Moscow Splurges on a New Armada - Newsweek

Moscow Splurges on a New Armada - Newsweek

Moscow’s Armada
While much of Europe slashes spending to reduce deficits, surging oil prices are allowing Russia to splurge. The Kremlin’s choice of stimulus package is a bit of a throwback, though—among other things, a new fleet of warships to challenge China. Last week Prime Minister Vladimir Putin announced a whopping $678 billion package of new defense spending for the next decade, with a quarter of the money going to revamp Russia’s Pacific fleet. On the Kremlin’s shopping list: 20 new ships, including a new class of attack submarines, plus new missile subs, frigates, and an aircraft carrier.
Ostensibly, the point of all this spending is to show China that Russia’s still in on the great power game in the Pacific. But the Kremlin also needs to funnel money into the country’s sclerotic arms industry to keep it alive. Russia’s military-industrial complex employs close to 3 million people and accounts for 20 percent of all manufacturing jobs. And though Russia is still the second-largest conventional arms exporter after the U.S., its defense industries are in serious trouble. Last year Russia sold about $10 billion worth of arms—mostly bargain-basement conventional hardware—to foreign customers. But, says analyst Alexander Golts, as many as 25 percent of Russia’s defense enterprises are facing bankruptcy and most are an inefficient “hangover from the Soviet-era military.” Even Russia’s own Defense Ministry has gone shopping abroad for the first time since World War II for equipment that Russia is incapable of making—for instance, two 20,000-ton Mistral helicopter carriers that the Kremlin has ordered from France for €1 billion apiece.
Russia’s army is in no better shape. Last month the Moscow-based Center of Analysis of Strategies and Technologies published a report estimating that though the Russian Army, in theory, fields 1.1 million men, only two brigades, or 9,000 men, are actually deployable.

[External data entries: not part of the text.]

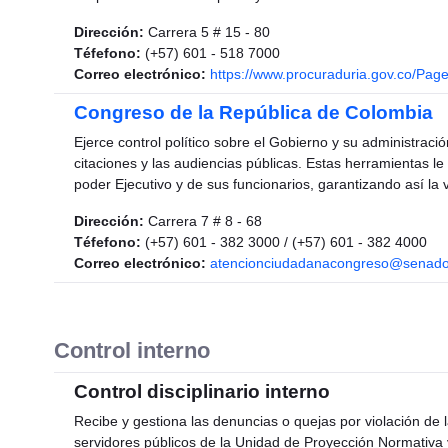
Dirección:
Carrera 5 # 15 - 80
Téfefono:
(+57) 601 - 518 7000
Correo electrónico:
https://www.procuraduria.gov.co/Page
Congreso de la República de Colombia
Ejerce control político sobre el Gobierno y su administra
citaciones y las audiencias públicas. Estas herramientas le
poder Ejecutivo y de sus funcionarios, garantizando así la 
Dirección:
Carrera 7 # 8 - 68
Téfefono:
(+57) 601 - 382 3000 / (+57) 601 - 382 4000
Correo electrónico:
atencionciudadanacongreso@senado
Control interno
Control disciplinario interno
Recibe y gestiona las denuncias o quejas por violación de l
servidores públicos de la Unidad de Proyección Normativa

Throwing money at the problem may not make the Russian military a modern fighting force, but it will keep millions of Russian soldiers, sailors, and arms manufacturers employed. Most important, it will make many bureaucrats and defense contractors very rich. President Dmitry Medvedev himself estimated that in the last year Russia’s bureaucrats stole a trillion rubles, or $33 billion, from the state budget. The Kremlin even confirmed that it splurged on a new super-yacht for Medvedev—which, according to reports, cost a cool $35 million, even secondhand. Does that count toward Russian naval power?